We wish to work strategically with learning and skills partnerships,
regional development agencies and employers to ensue that what
we call fitness for practice (and hence becoming a registered
professional in nutrition) is also fit for purpose (work).
i) National professional bodies as small as
we are have difficulty in finding avenues and keeping those that
we have patent, so that we can articulate our work with that of
the regional development agencies. We are committed to contributing
to the work of RDAs that lead on areas of common interest such
as the London region (with London Food; and its focus upon Public
Health) and the South West Region (with its Food and Drinks Skills
Network). Our role would include providing professional recognition
that would in turn stimulate and sustain more individuals to be
motivated to embark on and pay for more lifelong learning. This
kind of stimulus is required in order to meet objectives set out
by Lord Leitch (2006) and the Skills for Health Sector skills
agreement.
4. PROPOSED
RECOMMENDATIONS TO
BE INCLUDED
IN THE
COMMITTEE'S
REPORT
a) Nutrition is a cross cutting theme common
to a very wide range of sectors and has the potential to contribute
to the nation's health wellbeing wealth and environmental sustainability.

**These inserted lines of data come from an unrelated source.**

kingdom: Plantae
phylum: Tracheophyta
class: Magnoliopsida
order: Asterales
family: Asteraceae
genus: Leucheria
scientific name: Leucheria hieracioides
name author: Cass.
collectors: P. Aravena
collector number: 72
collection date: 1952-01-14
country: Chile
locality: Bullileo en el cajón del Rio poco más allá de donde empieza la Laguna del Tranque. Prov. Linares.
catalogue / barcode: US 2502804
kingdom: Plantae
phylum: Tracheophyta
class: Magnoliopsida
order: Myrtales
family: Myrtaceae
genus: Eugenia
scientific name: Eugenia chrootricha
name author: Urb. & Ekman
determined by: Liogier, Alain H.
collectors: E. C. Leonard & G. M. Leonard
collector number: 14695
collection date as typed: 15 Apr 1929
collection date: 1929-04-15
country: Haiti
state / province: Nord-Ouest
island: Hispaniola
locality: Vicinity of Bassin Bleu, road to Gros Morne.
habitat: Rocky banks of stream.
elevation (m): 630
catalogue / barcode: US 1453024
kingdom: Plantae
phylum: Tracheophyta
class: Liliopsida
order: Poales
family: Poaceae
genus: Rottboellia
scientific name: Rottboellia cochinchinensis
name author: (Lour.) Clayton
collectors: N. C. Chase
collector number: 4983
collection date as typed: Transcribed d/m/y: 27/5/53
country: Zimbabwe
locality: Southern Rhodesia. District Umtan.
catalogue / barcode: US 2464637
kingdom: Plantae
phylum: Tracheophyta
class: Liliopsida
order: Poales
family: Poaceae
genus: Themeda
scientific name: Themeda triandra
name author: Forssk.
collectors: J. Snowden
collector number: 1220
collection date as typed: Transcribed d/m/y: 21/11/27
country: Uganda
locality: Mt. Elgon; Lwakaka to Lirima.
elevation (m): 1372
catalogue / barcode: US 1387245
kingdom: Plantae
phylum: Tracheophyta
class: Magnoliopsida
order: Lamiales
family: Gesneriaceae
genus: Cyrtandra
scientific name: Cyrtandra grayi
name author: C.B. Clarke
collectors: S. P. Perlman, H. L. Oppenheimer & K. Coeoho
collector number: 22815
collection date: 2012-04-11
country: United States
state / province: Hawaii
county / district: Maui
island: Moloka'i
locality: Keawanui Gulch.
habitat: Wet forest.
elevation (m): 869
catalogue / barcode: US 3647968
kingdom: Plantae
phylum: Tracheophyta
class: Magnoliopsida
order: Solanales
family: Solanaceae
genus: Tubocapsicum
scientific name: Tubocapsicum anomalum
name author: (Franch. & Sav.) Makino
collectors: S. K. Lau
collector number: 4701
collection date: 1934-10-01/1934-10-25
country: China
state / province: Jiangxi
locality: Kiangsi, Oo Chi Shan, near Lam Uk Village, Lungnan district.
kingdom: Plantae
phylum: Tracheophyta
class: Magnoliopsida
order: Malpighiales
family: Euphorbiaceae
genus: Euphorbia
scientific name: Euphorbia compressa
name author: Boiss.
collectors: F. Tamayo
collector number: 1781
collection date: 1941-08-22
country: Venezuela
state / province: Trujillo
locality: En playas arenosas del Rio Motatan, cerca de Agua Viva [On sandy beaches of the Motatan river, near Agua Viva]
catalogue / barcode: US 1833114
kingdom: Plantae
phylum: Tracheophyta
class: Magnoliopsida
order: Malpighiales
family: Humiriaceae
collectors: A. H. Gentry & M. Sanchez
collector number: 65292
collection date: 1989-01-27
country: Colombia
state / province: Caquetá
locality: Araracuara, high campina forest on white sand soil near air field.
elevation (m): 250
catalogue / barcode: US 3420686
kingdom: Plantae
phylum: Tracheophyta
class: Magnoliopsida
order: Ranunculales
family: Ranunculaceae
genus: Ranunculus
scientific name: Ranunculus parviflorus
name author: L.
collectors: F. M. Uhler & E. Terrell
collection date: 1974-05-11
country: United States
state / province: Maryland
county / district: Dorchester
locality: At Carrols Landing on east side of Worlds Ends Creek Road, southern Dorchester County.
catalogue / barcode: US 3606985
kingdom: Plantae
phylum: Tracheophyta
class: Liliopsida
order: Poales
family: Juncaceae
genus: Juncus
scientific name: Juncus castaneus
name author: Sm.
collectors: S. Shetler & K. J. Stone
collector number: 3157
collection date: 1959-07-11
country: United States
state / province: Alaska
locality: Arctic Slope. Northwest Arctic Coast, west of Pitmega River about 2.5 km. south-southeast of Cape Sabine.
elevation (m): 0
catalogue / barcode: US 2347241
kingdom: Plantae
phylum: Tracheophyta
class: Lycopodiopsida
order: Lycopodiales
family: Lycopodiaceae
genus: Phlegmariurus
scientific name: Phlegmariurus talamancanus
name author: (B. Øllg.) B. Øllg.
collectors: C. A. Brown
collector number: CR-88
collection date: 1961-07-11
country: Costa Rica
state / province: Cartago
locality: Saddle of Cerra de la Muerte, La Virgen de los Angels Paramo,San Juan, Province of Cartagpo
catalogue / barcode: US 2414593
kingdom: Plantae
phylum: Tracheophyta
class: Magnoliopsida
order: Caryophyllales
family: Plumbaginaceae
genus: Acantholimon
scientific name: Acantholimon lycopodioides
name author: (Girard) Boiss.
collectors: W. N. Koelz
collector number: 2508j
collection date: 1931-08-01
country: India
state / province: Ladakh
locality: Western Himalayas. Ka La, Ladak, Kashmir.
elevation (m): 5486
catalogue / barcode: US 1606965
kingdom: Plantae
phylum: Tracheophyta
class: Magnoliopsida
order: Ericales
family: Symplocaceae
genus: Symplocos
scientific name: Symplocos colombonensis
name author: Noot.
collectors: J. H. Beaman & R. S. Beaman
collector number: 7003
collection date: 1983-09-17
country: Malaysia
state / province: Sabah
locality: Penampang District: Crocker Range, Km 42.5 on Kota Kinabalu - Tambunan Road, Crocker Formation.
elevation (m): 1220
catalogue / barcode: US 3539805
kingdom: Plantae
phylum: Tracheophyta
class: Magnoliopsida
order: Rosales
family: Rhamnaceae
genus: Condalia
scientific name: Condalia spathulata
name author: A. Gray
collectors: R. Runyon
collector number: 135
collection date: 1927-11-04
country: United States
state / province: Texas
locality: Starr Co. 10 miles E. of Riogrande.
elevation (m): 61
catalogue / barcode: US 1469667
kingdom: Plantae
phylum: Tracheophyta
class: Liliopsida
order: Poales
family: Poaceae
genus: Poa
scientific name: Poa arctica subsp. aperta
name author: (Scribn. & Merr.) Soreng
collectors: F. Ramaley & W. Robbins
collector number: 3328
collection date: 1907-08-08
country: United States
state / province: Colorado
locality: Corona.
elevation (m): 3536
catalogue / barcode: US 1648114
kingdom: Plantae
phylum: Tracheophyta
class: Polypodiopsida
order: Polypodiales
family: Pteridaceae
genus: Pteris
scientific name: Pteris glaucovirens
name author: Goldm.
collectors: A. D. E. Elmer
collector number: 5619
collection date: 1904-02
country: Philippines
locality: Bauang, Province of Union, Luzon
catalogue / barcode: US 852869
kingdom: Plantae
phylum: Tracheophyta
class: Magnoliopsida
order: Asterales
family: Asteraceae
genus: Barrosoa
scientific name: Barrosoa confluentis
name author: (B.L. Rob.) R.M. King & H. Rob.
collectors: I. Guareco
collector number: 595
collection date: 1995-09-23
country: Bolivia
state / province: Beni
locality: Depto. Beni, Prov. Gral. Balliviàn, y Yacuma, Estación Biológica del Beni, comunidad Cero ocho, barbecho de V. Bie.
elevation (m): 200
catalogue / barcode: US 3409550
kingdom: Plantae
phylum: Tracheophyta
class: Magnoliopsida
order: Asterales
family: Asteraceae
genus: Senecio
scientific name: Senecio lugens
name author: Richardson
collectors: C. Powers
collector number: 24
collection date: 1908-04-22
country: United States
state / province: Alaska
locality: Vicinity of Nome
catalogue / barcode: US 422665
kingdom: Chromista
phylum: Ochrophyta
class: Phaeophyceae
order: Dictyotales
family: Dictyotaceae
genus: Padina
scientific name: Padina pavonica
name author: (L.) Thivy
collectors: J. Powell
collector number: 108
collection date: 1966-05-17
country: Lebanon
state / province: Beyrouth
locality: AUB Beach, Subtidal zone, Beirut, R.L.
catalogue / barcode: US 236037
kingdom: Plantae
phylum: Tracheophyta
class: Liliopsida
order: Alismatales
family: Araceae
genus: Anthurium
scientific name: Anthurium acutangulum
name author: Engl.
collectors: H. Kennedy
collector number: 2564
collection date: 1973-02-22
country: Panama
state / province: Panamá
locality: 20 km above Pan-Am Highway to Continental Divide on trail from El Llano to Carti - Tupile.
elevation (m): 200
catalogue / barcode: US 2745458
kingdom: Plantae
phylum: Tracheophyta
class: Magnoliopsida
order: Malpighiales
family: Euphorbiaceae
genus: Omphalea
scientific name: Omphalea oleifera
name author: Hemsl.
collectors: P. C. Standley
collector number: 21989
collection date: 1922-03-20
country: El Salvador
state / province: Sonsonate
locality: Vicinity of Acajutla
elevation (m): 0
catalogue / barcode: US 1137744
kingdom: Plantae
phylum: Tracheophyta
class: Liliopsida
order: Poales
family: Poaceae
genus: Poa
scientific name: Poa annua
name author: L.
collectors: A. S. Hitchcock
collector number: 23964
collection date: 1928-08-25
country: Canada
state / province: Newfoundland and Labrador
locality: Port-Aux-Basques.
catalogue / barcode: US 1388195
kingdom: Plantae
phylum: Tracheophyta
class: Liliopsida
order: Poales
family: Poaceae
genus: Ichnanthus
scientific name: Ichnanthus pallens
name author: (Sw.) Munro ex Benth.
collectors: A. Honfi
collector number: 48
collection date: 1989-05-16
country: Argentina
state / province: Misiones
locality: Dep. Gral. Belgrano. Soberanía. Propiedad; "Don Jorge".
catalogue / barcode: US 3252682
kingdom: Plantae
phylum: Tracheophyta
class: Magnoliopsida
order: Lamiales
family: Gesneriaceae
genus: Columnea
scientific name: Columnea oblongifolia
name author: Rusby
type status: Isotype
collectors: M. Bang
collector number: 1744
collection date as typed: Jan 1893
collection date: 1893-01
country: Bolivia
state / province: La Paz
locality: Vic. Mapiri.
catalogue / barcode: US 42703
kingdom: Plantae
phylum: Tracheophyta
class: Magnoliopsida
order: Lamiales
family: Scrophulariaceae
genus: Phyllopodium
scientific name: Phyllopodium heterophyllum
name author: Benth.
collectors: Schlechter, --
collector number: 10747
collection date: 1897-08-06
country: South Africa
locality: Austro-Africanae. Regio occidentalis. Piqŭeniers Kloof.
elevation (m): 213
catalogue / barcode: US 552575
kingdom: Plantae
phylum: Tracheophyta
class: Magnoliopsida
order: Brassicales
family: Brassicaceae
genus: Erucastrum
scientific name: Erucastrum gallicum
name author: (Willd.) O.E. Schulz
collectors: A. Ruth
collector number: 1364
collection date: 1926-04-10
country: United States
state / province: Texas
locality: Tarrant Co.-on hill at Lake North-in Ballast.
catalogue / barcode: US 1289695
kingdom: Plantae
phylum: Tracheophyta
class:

It deserves to taken seriously by the SSCs: there is a risk that
it is overlooked in the absence of clear responsibility and accountability
for developing the capacity and capability of the nutrition workforce.
It is recommended that food and nutrition should be highlighted
in the work plans of both the Alliance of Sector Skills Councils
and the UK Commission for Employment and Skills.
b) a nutrition workforce development plan is
required with mechanisms to ensure underpinning knowledge relevant
to developing transformative evidence-based skills to secure the
attributes of flexibility, commitment to quality, and develop
that of innovation.
c) More opportunities are required for training
in the practical application of nutrition skills at basic and
generic levels, in order to raise standards of care and innovation
in food products and systems, and nutrition services, systems
of care and product development and quality assurance.
April 2008
Nutrition Society (2006) Nutrition Capacity in the
United Kingdom: Mapping the "primary" nutrition workforce.